- Born: 16 June 1950 Southampton, United Kingdom
- Died: 10 July 2022 (aged 72)
- Occupations: Classical pianist, music educator

= Andrew Ball (pianist) =

British pianist (1950–2022)

Andrew Ball (16 June 1950 – 10 July 2022) was a British pianist. He was best known for his interpretations of Michael Tippett's piano sonatas, which he studied with the composer.

==Education==
Ball was born in Southampton and was educated at Barton Peveril Grammar School in Eastleigh. One of his first appearances as a pianist was with the Havant Chamber Orchestra in 1966. He studied music at Queen’s College, Oxford and then at the Royal College of Music in London with Kendall Taylor, Maurice Cole and David Wilde.

==Performer==
Ball made his professional debut in London on 4 June 1974 at the Wigmore Hall, playing Clementi, Schumann, Chopin, Debussy and Prokofiev.

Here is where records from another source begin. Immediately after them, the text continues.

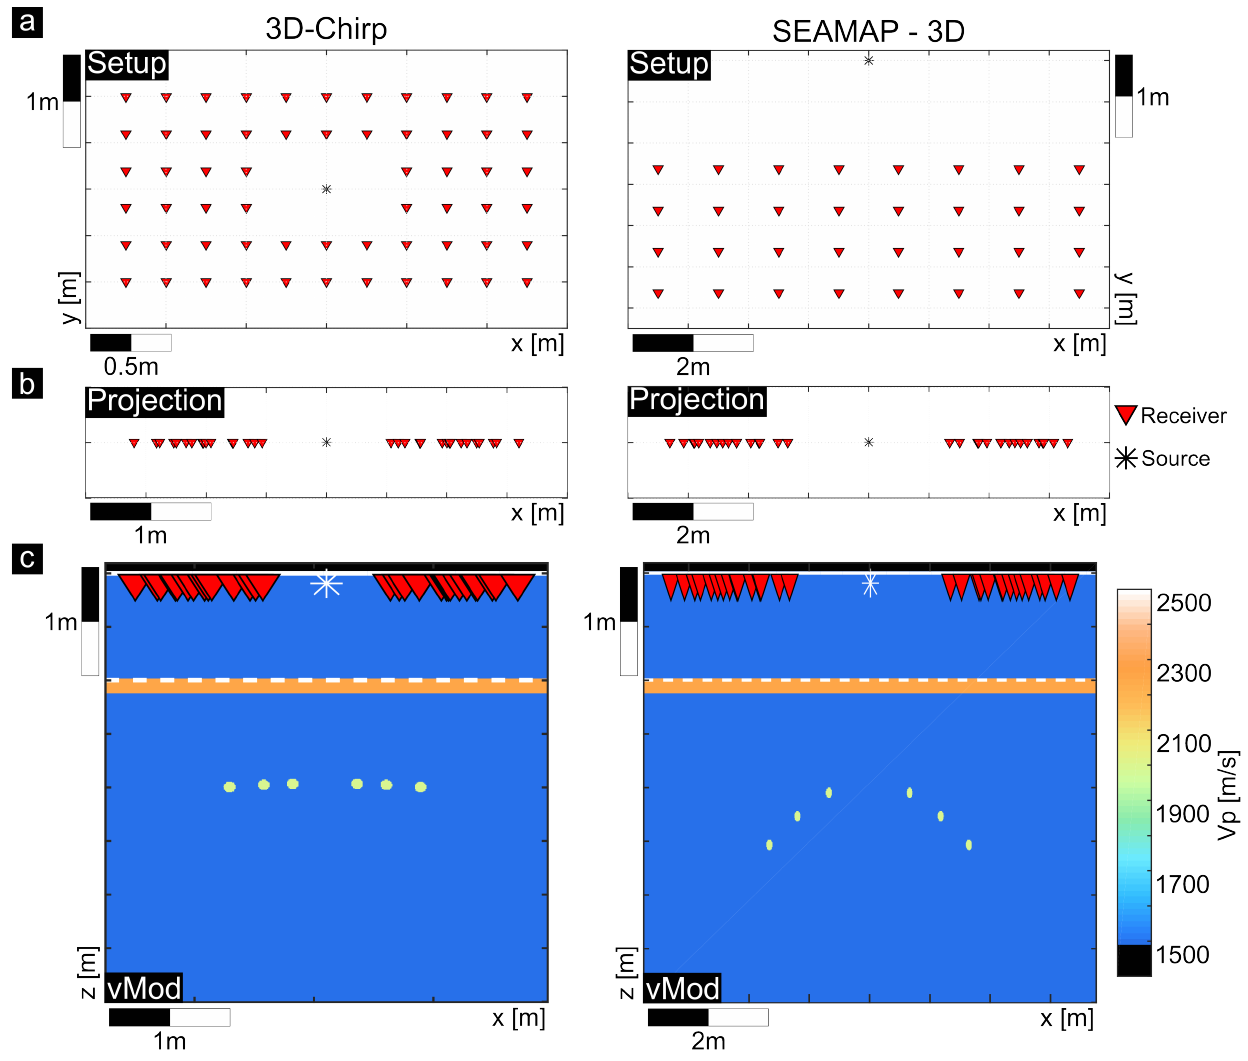
Figure 7. Setup, projection to the x-plane, and velocity models for both the 3D-Chirp ( left ) and SEAMAP-3D ( right ) systems. The 3D setup of both systems ( a ) is projected to the x-plane with all source-receiver offsets ( b ). Velocity models including scattering objects in a depth equaling the travel time of the first bottom multiple are shown in panel ( c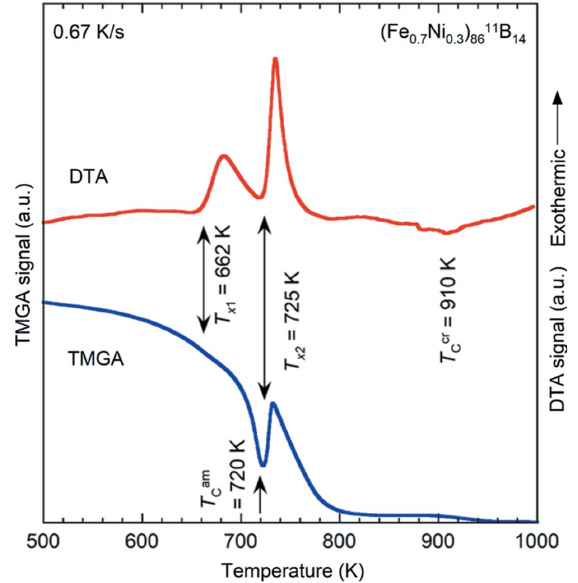
Figure 3 Results of DTA (red solid line) and TMGA (blue solid line) for amorphous (Fe 0.7 Ni 0.3 ) 86 B 14 alloy. The arrows mark the crystallization and Curie temperatures.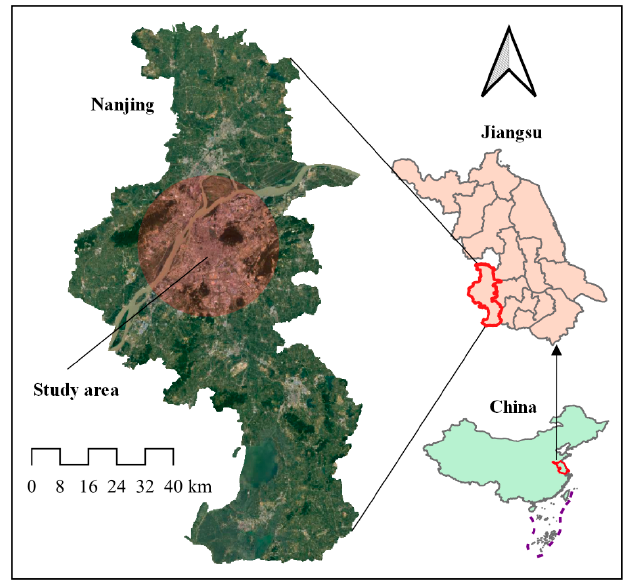
Figure 1. The study area of Nanjing, Jiangsu, China. Background from Google Earth Imagery [47].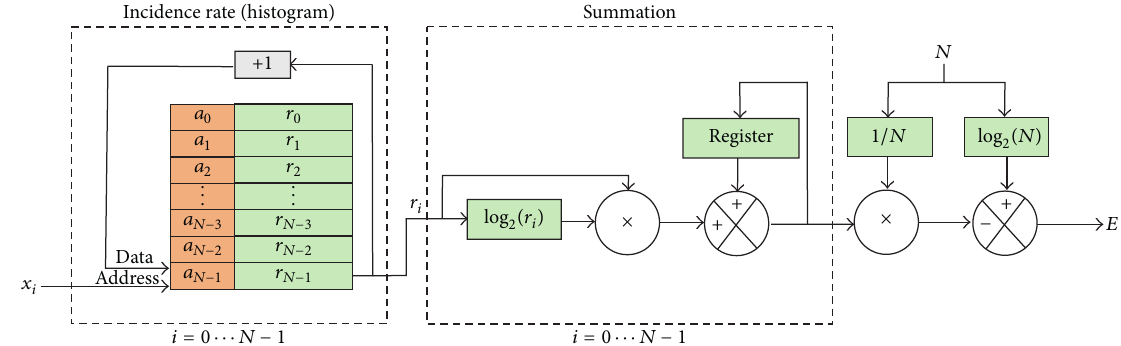
Figure 1: General structure for the entropy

After studying the sonatas of Michael Tippett with the composer he frequently performed the works as a complete cycle. He also recorded the complete Tippett song cycles with the tenor Martyn Hill. Other works in his repertoire included Sofia Gubaidulina's Piano Sonata (British premiere at the Bath Festival in 1987) and Olivier Messiaen's Couleurs de la Cite Celeste at the BBC Proms in 1995. For BBC Radio he performed Ferruccio Busoni's Fantasia Contrappuntistica in 1988.

Ball played chamber music with the Villiers Quartet, the London Sinfonietta and the Nash Ensemble, and also for many years as a duo with violinist Madeleine Mitchell. There was also a partnership with the clarinettist David Campbell, an old school friend. His recordings include the piano music of Billy Mayerl, John Casken and (with Julian Jacobson) the two-piano music of Roberto Gerhard. With Detlef Hahn he recorded music for violin and piano by Korngold. His 2010 album Out of the Cool with flautist Susan Milan featured music by British composers, including Richard Rodney Bennett, Arthur Butterworth, David Heath, Cecilia McDowall and Robert Saxton.

==Teacher==
As a teacher, Ball was initially on the staff at the Guildhall School of Music and Drama before becoming head of keyboard at the Royal College of Music between 1999 and 2005, where he was made a Fellow of the College in 2006 and subsequently stayed on as a professor of piano until 2021. He was also an adjudicator, and gave masterclasses in Germany, China, Japan and the USA. Teaching, rather than performing, became his primary focus after he was diagnosed with Parkinson's disease in 2012.